Do pół godziny gry przewaga posiadania należała jednak do GKS. 35. minuta przyniosła groźny stały fragment dla Śląska – Wróblewska huknęła z rzutu wolnego, lecz Seweryn popisała się paradą i przeniosła piłkę nad poprzeczką. Parę akcji później katowiczanki wyprowadziły kontrę, ale Żurek wróciła z kapitalną asekuracją i przecięła podanie w polu karnym. 41. minuta z kolei to mocny strzał gości z lewej strony „szesnastki”, po którym Błaszczyk uratowała Śląsk efektowną interwencją. Jeszcze przed przerwą GKS uderzył słabiej, wprost w bramkarkę. Sędzia główna, Magdalena Syta, doliczyła do pierwszej połowy trzy minuty, a Śląsk schodził do szatni z poczuciem niedosytu – bez przejęcia inicjatywy, lecz wciąż w grze.

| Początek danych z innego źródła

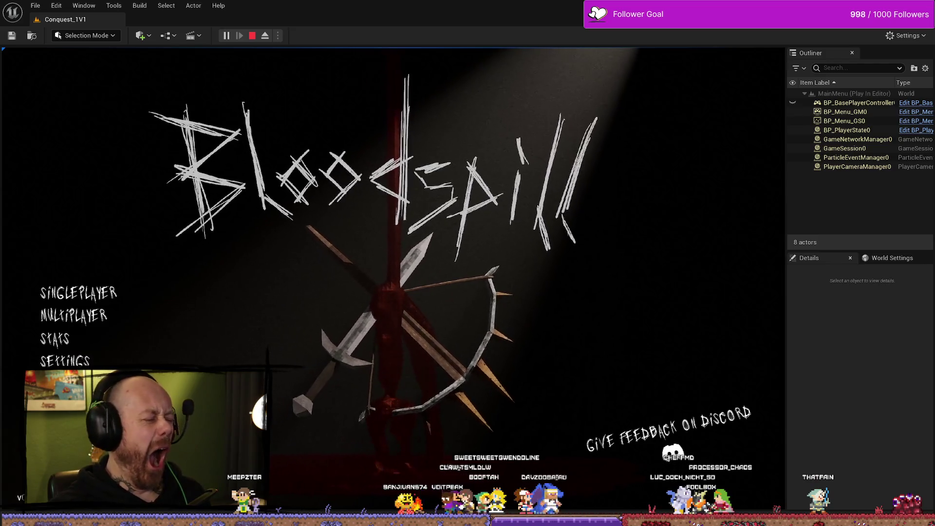
key(Escape)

Drugą część zaczęły wrocławianki odważniej. 48. minuta to „cięta” piłka w pole karne od Jędrzejewskiej – Guzik minimalnie minęła się z futbolówką, choć była to jedna z lepszych sytuacji „z gry”. Po kilku spokojniejszych wymianach 54. minuta przyniosła najładniejszą klepkę Śląska: Sitarz – Jędrzejewska – Martyna Buś, dośrodkowanie na siostrę… zabrakło finalnego kontaktu i strzału.
Od tamtej chwili GKS częściej rozgrywał, lecz bez konkretów. Po słabiej zawiązanej akcji Śląska Seweryn wznowiła grę błyskawicznie ręką do Maciążek, która pognała za linię i stanęła niemal oko w oko z Błaszczyk. Wrocławska bramkarka kapitalnie skróciła kąt i odbiła piłkę, a w walce o bezpańską futbolówkę napastniczka kopnęła rywalkę – skończyło się na żółtej kartce.

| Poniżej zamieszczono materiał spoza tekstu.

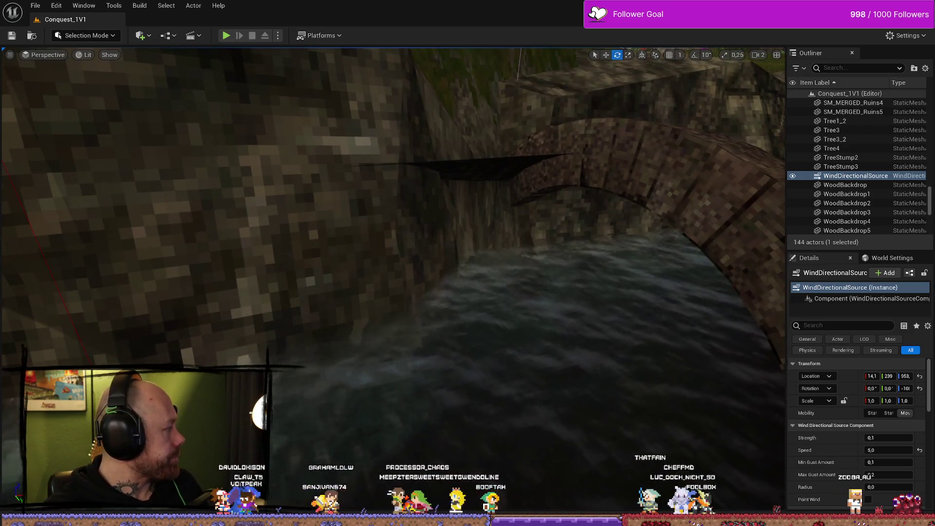
drag(425, 153, 425, 190)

Gospodynie szukały przełamania zmianami, a katowiczanki odpowiadały szybkim prawym skrzydłem. 73. minuta: wypad Jaszek, ostre dośrodkowanie i róg po interwencji obrony Śląska. Wrocławianki przycisnęły na finiszu – brakowało jednak dokładności ostatniego podania.
84. minuta była blisko wyrównania: Wróblewska dorzuciła ze środka boiska „na kołyskę”, a zamykająca akcję zawodniczka Śląska uderzyła głową – strzał okazał się zbyt lekki, Seweryn złapała. Ostatni kwadrans należał do Śląska – intensywny pressing, próby wbiegania między linie i wrzutki, które jednak trafiały w dobrze ustawione obrończynie GKS. Arbiter doliczyła aż osiem minut, fauli i przerw w grze było sporo, lecz rezultat nie uległ zmianie. Ambicja i różowe koszulki nie przyniosły punktów – GKS dowiózł jednobramkowe zwycięstwo.
WKS Śląsk Wrocław – GKS Katowice 0:1 (0:1)
Nieciąg 2'
WKS Śląsk Wrocław: Błaszczyk – Szkwarek, Marcelina Buś (Ziemba 60'), Piksa, Sokołowska, Wróblewska, Martyna Buś (Gec 60'), Żurek (Stasiak 80'), Jędrzejewska, Guzik, Sitarz (Białoszewska 80')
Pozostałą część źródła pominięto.